- **Task statement**
Apart from the pictures, every entry below should be repeated exactly.
☆ ☆ ☆ ☆
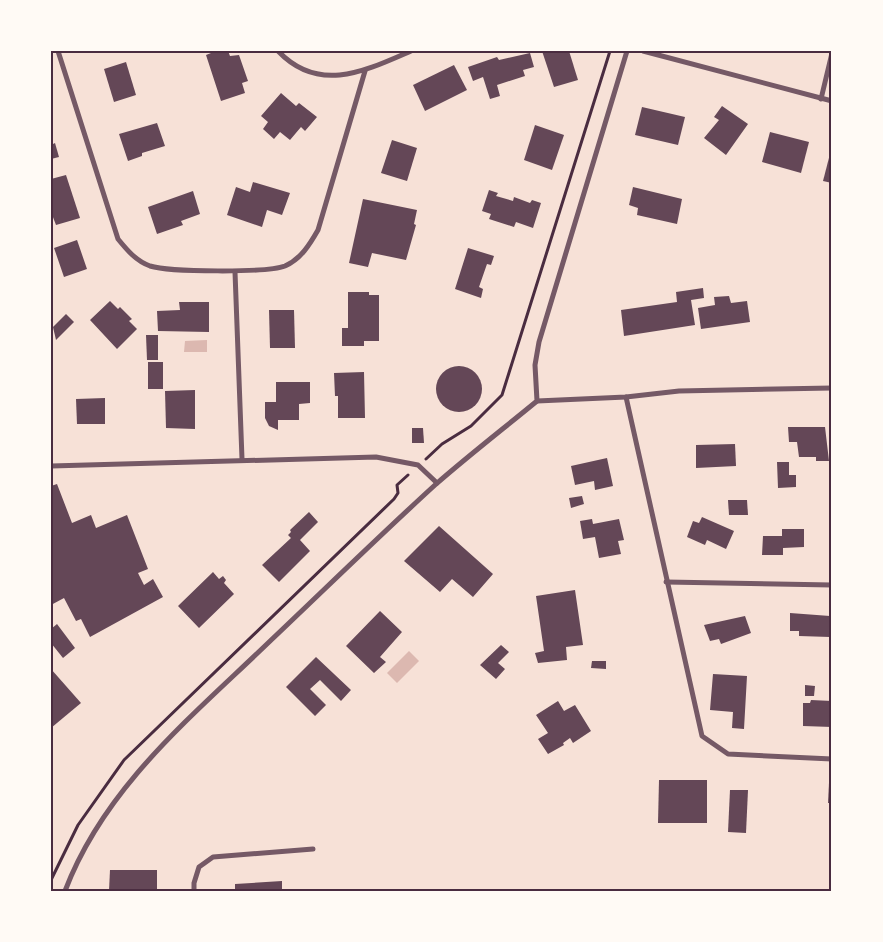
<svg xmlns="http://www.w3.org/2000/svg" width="883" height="942" viewBox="0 0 883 942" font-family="Commissioner,sans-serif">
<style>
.water{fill:#dcb8b0}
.building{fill:#644757}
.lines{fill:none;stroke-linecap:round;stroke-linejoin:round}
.path{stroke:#4a2c40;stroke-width:3}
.minor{stroke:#755966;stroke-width:5}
.neatline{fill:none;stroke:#4a2c40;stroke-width:2}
</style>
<rect width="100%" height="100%" fill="#f7e1d7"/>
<g class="water">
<path d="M207,340V352H184L185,341Z"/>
<path d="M409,651L419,661L397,683L387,673Z"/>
</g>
<g class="building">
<path d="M216,51H228L230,56L239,55L248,81L242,83L245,93L221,101L206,55Z"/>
<path d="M542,51H569L578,80L554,87Z"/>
<path d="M530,53L534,67L523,70L525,76L497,85L500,96L490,99L483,77L473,81L468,67L497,57L499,60Z"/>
<path d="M126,62L136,95L114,102L104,69Z"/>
<path d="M454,65L467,90L425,111L413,85Z"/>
<path d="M281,93L296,106L299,103L317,117L305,131L301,127L290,140L280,132L274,139L263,129L268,122L261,116Z"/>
<path d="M722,106L748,124L726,155L704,138L719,120L714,117Z"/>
<path d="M642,107L685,117L678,145L635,135Z"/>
<path d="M157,123L165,146L142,153V156L128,161L119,134Z"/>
<path d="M535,125L564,135L552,170L524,160Z"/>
<path d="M770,132L809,142L801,173L762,162Z"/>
<path d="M392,140L417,148L407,181L381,173Z"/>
<path d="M55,143L59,157L51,159V145Z"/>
<path d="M831,150H832V183L823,181Z"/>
<path d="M66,175L80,218L56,225L51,212V179Z"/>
<path d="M253,182L290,193L282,215L267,210L262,227L227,215L236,187L250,192Z"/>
<path d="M633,187L682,199L677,224L637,215L638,208L629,205Z"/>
<path d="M489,190L498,193L496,196L513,201L514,197L530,203L532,200L541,203L533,228L516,222L514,227L489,219L491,214L482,211Z"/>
<path d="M193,191L200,214L181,221L183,225L157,234L148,207Z"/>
<path d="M363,199L417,210L414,224L416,225L406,260L372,253L368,267L349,263Z"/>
<path d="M77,240L87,269L64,277L54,248Z"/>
<path d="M468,248L494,256L491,265L487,264L479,287L483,289L481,298L455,289Z"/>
<path d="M703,288L704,298L691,300L695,325L624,336L621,310L677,302L676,292Z"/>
<path d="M348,292H369V295H379V341H364V346H342V328H348Z"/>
<path d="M729,296L731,303L747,301L750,322L701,329L698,308L715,305L714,297Z"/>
<path d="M110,301L118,309L120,307L132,319L129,321L137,329L117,349L90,320Z"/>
<path d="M179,302H209V332L158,331L157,311L180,310Z"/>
<path d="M269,310H294L295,348H270Z"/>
<path d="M66,314L74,322L56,340L53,327Z"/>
<path d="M146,335H158V360H147Z"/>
<rect x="148" y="362" width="15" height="27"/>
<circle cx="459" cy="389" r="23"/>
<path d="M364,372L365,418H338V396H335L334,373Z"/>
<path d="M276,382H310V403L299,404V420H278V430L269,426L265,418V402H276Z"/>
<path d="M195,390V429L166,428L165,391Z"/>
<path d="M105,398V424H77L76,399Z"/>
<path d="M788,427H825L829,461H816V457H799L797,442H789Z"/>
<path d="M412,428H423L424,443H412Z"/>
<path d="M735,444L736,466L696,468V445Z"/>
<path d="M607,458L613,486L595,490L594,481L575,485L571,466Z"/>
<path d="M777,462H789V475H796V487L778,488Z"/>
<path d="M57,484L72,523L91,515L96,528L127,515L148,569L138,573L144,585L153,579L163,597L90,637L81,619L76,621L64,598L51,605V486Z"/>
<path d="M582,496L584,504L571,508L569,498Z"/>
<path d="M728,500H747L748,515H729Z"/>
<path d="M309,512L318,522L300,540L310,551L279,582L262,565L291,538L288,535L291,532L290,530Z"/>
<path d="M702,517L734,531L726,549L707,540L705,545L687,537L693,521L699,523Z"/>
<path d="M592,519L593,524L619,519L624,540L618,541L621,554L599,558L595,537L583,539L580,521Z"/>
<path d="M439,526L493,574L473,597L452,579L440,592L404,561Z"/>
<path d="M782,529H804V547L783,548V555H762L763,536H782Z"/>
<path d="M213,572L219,579L223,576L226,580L224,583L234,594L199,628L178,606Z"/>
<path d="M575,590L583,645L566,647L567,660L538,663L535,653L544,651L536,596Z"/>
<path d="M380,611L402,632L380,657L386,662L374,673L346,646Z"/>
<path d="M790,613L830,616V637L799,636V631H790Z"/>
<path d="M745,616L751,633L721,644L719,639L710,641L704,625Z"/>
<path d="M57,624L75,648L63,658L51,643V629Z"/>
<path d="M501,645L509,652L498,663L505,669L496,679L480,665Z"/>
<path d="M316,657L351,690L341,701L320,680L310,689L326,705L315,716L286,687Z"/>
<path d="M592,661H606V669L591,668Z"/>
<path d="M51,669L81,703L51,728Z"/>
<path d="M713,674L747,676L744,729L732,728L733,712L710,710Z"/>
<path d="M805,685L815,686L814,696H805Z"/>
<path d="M811,700L832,701V727L803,726V703H810Z"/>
<path d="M558,701L564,711L575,705L591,731L573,743L570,738L563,743L564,745L548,754L538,739L548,733L536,715Z"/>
<path d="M659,780H707V823H658Z"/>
<path d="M829,783H832V803H828Z"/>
<path d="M730,790H748L746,833L728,832Z"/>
<path d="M830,828L832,829V844L829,843Z"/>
<path d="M110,870H157V891H109Z"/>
<path d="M282,881V891H235V884Z"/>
</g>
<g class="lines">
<g class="path">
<path d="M426,459L442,444L471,426L502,395L610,51"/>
<path d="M51,880L78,825L124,760L394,499L398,493L397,485L408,475"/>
</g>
<g class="minor">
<path d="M58,51L118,239C127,250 136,261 150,266C169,272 267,273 285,266C301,259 310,244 318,230L365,71"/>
<path d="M278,51C319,94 365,71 411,51"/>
<path d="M643,51L832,101"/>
<path d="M821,99L832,53"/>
<path d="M235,272L242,459"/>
<path d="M626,397L702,736L728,754L832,759"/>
<path d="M537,401L626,397L679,391L832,388"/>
<path d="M51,466L376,457L418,465L437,483"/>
<path d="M666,582L832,585"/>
<path d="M65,891C104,788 190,718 267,644C323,591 378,537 435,485C468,456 503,429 537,401L535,365L539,342L627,51"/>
<path d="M194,891V883L199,867L213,857L313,849"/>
</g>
</g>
<rect width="883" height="942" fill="none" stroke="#fffaf5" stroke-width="105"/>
<rect x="52" y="52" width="778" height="838" class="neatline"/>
</svg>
☆ ☆ ☆ ☆
- **Task solution**
<svg xmlns="http://www.w3.org/2000/svg" width="883" height="942" viewBox="0 0 883 942" font-family="Commissioner,sans-serif">
<style>
.water{fill:#dcb8b0}
.building{fill:#644757}
.lines{fill:none;stroke-linecap:round;stroke-linejoin:round}
.path{stroke:#4a2c40;stroke-width:3}
.minor{stroke:#755966;stroke-width:5}
.neatline{fill:none;stroke:#4a2c40;stroke-width:2}
</style>
<rect width="100%" height="100%" fill="#f7e1d7"/>
<g class="water">
<path d="M207,340V352H184L185,341Z"/>
<path d="M409,651L419,661L397,683L387,673Z"/>
</g>
<g class="building">
<path d="M216,51H228L230,56L239,55L248,81L242,83L245,93L221,101L206,55Z"/>
<path d="M542,51H569L578,80L554,87Z"/>
<path d="M530,53L534,67L523,70L525,76L497,85L500,96L490,99L483,77L473,81L468,67L497,57L499,60Z"/>
<path d="M126,62L136,95L114,102L104,69Z"/>
<path d="M454,65L467,90L425,111L413,85Z"/>
<path d="M281,93L296,106L299,103L317,117L305,131L301,127L290,140L280,132L274,139L263,129L268,122L261,116Z"/>
<path d="M722,106L748,124L726,155L704,138L719,120L714,117Z"/>
<path d="M642,107L685,117L678,145L635,135Z"/>
<path d="M157,123L165,146L142,153V156L128,161L119,134Z"/>
<path d="M535,125L564,135L552,170L524,160Z"/>
<path d="M770,132L809,142L801,173L762,162Z"/>
<path d="M392,140L417,148L407,181L381,173Z"/>
<path d="M55,143L59,157L51,159V145Z"/>
<path d="M831,150H832V183L823,181Z"/>
<path d="M66,175L80,218L56,225L51,212V179Z"/>
<path d="M253,182L290,193L282,215L267,210L262,227L227,215L236,187L250,192Z"/>
<path d="M633,187L682,199L677,224L637,215L638,208L629,205Z"/>
<path d="M489,190L498,193L496,196L513,201L514,197L530,203L532,200L541,203L533,228L516,222L514,227L489,219L491,214L482,211Z"/>
<path d="M193,191L200,214L181,221L183,225L157,234L148,207Z"/>
<path d="M363,199L417,210L414,224L416,225L406,260L372,253L368,267L349,263Z"/>
<path d="M77,240L87,269L64,277L54,248Z"/>
<path d="M468,248L494,256L491,265L487,264L479,287L483,289L481,298L455,289Z"/>
<path d="M703,288L704,298L691,300L695,325L624,336L621,310L677,302L676,292Z"/>
<path d="M348,292H369V295H379V341H364V346H342V328H348Z"/>
<path d="M729,296L731,303L747,301L750,322L701,329L698,308L715,305L714,297Z"/>
<path d="M110,301L118,309L120,307L132,319L129,321L137,329L117,349L90,320Z"/>
<path d="M179,302H209V332L158,331L157,311L180,310Z"/>
<path d="M269,310H294L295,348H270Z"/>
<path d="M66,314L74,322L56,340L53,327Z"/>
<path d="M146,335H158V360H147Z"/>
<rect x="148" y="362" width="15" height="27"/>
<circle cx="459" cy="389" r="23"/>
<path d="M364,372L365,418H338V396H335L334,373Z"/>
<path d="M276,382H310V403L299,404V420H278V430L269,426L265,418V402H276Z"/>
<path d="M195,390V429L166,428L165,391Z"/>
<path d="M105,398V424H77L76,399Z"/>
<path d="M788,427H825L829,461H816V457H799L797,442H789Z"/>
<path d="M412,428H423L424,443H412Z"/>
<path d="M735,444L736,466L696,468V445Z"/>
<path d="M607,458L613,486L595,490L594,481L575,485L571,466Z"/>
<path d="M777,462H789V475H796V487L778,488Z"/>
<path d="M57,484L72,523L91,515L96,528L127,515L148,569L138,573L144,585L153,579L163,597L90,637L81,619L76,621L64,598L51,605V486Z"/>
<path d="M582,496L584,504L571,508L569,498Z"/>
<path d="M728,500H747L748,515H729Z"/>
<path d="M309,512L318,522L300,540L310,551L279,582L262,565L291,538L288,535L291,532L290,530Z"/>
<path d="M702,517L734,531L726,549L707,540L705,545L687,537L693,521L699,523Z"/>
<path d="M592,519L593,524L619,519L624,540L618,541L621,554L599,558L595,537L583,539L580,521Z"/>
<path d="M439,526L493,574L473,597L452,579L440,592L404,561Z"/>
<path d="M782,529H804V547L783,548V555H762L763,536H782Z"/>
<path d="M213,572L219,579L223,576L226,580L224,583L234,594L199,628L178,606Z"/>
<path d="M575,590L583,645L566,647L567,660L538,663L535,653L544,651L536,596Z"/>
<path d="M380,611L402,632L380,657L386,662L374,673L346,646Z"/>
<path d="M790,613L830,616V637L799,636V631H790Z"/>
<path d="M745,616L751,633L721,644L719,639L710,641L704,625Z"/>
<path d="M57,624L75,648L63,658L51,643V629Z"/>
<path d="M501,645L509,652L498,663L505,669L496,679L480,665Z"/>
<path d="M316,657L351,690L341,701L320,680L310,689L326,705L315,716L286,687Z"/>
<path d="M592,661H606V669L591,668Z"/>
<path d="M51,669L81,703L51,728Z"/>
<path d="M713,674L747,676L744,729L732,728L733,712L710,710Z"/>
<path d="M805,685L815,686L814,696H805Z"/>
<path d="M811,700L832,701V727L803,726V703H810Z"/>
<path d="M558,701L564,711L575,705L591,731L573,743L570,738L563,743L564,745L548,754L538,739L548,733L536,715Z"/>
<path d="M659,780H707V823H658Z"/>
<path d="M829,783H832V803H828Z"/>
<path d="M730,790H748L746,833L728,832Z"/>
<path d="M830,828L832,829V844L829,843Z"/>
<path d="M110,870H157V891H109Z"/>
<path d="M282,881V891H235V884Z"/>
</g>
<g class="lines">
<g class="path">
<path d="M426,459L442,444L471,426L502,395L610,51"/>
<path d="M51,880L78,825L124,760L394,499L398,493L397,485L408,475"/>
</g>
<g class="minor">
<path d="M58,51L118,239C127,250 136,261 150,266C169,272 267,273 285,266C301,259 310,244 318,230L365,71"/>
<path d="M278,51C319,94 365,71 411,51"/>
<path d="M643,51L832,101"/>
<path d="M821,99L832,53"/>
<path d="M235,272L242,459"/>
<path d="M626,397L702,736L728,754L832,759"/>
<path d="M537,401L626,397L679,391L832,388"/>
<path d="M51,466L376,457L418,465L437,483"/>
<path d="M666,582L832,585"/>
<path d="M65,891C104,788 190,718 267,644C323,591 378,537 435,485C468,456 503,429 537,401L535,365L539,342L627,51"/>
<path d="M194,891V883L199,867L213,857L313,849"/>
</g>
</g>
<rect width="883" height="942" fill="none" stroke="#fffaf5" stroke-width="105"/>
<rect x="52" y="52" width="778" height="838" class="neatline"/>
</svg>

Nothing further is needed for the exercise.